6. Make Your Child Feel Like The Center Of The World
Yes, it is extremely important that we make our children feel special and unique and the most important thing in our lives. But in the grand scheme of things, we are all just specs. We need to teach our children about God. About giving to others. About taking care of the world around us. One day, life will go on without us here.
7. Don’t Have The Hard Conversations
I hesitated to talk about death with my oldest child. I was afraid that talking about it would bring up the fact that one day I would die too. That none of us are exempt. And I’m embarrassed to say that because of my own fear, Hannah missed her own great grandfather’s funeral.
If we as parents are uncomfortable with the hard topics, someone else will teach our kids about them – death, failure, sex, drugs and alcohol. And is that what you really want?
8. Treat Yourself Poorly
Talk about how fat you are, how you hate your hair and you still have stretch marks. Don’t exercise or take time for yourself. Show your kids that you aren’t of much value and they will learn those same traits.
9. Teach Them Intolerance
This is a brave new world we live in. Every single day there is an opportunity to come in touch with someone who is different than you. A different race. A different culture. A different religion. A different sexual orientation.

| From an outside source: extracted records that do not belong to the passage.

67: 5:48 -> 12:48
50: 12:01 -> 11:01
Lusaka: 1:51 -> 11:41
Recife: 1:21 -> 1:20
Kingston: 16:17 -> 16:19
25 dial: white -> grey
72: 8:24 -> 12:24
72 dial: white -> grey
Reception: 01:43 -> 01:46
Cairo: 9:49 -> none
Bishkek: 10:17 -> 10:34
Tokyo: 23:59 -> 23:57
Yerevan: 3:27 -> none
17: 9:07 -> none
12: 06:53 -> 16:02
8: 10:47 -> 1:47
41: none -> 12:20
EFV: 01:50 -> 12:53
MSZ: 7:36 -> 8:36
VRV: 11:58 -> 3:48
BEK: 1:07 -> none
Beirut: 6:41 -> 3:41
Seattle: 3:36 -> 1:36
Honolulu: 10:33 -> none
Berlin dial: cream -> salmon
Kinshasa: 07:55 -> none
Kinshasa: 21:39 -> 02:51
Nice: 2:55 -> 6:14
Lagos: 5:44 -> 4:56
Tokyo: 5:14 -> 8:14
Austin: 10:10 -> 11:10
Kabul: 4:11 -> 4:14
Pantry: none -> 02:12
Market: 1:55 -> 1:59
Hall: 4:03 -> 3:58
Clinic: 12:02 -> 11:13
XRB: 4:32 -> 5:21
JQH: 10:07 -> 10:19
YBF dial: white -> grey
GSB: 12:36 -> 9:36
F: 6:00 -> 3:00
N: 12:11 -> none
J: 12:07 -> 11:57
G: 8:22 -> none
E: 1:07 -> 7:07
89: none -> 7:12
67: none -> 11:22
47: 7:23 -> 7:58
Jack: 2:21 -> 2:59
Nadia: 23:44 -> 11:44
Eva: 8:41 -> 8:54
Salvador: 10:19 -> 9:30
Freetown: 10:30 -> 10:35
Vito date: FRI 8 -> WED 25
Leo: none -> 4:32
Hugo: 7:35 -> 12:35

And I’m not saying you have to agree, or even accept, everyone’s differences. But we CAN teach tolerance…we can show our children that different isn’t necessarily wrong. And that God loves everyone, regardless of if they love him back.
Which leads me to…
10. Teach Your Child They Are Somehow Better Than Someone Else
Let me tell you I’ve been poor and I’ve had money.
I’ve driven a used Corolla and a Mercedes. I’ve cut coupons and shopped sales out of necessity. I’ve prayed to find enough money as a child to buy a 59 cent loaf of bread.
I skipped a honeymoon because we didn’t have enough money.
I’ve been a have and a have not.
And through it all – I was the same person. Nothing inside of me changed. Money didn’t define me.
What I owned or could or couldn’t buy didn’t set my worth.
The way I treated others, the way I treated myself and the bond I had with my family. That’s what defined me then and today.
And when it comes right down to it, that’s the real way to set our children up for success.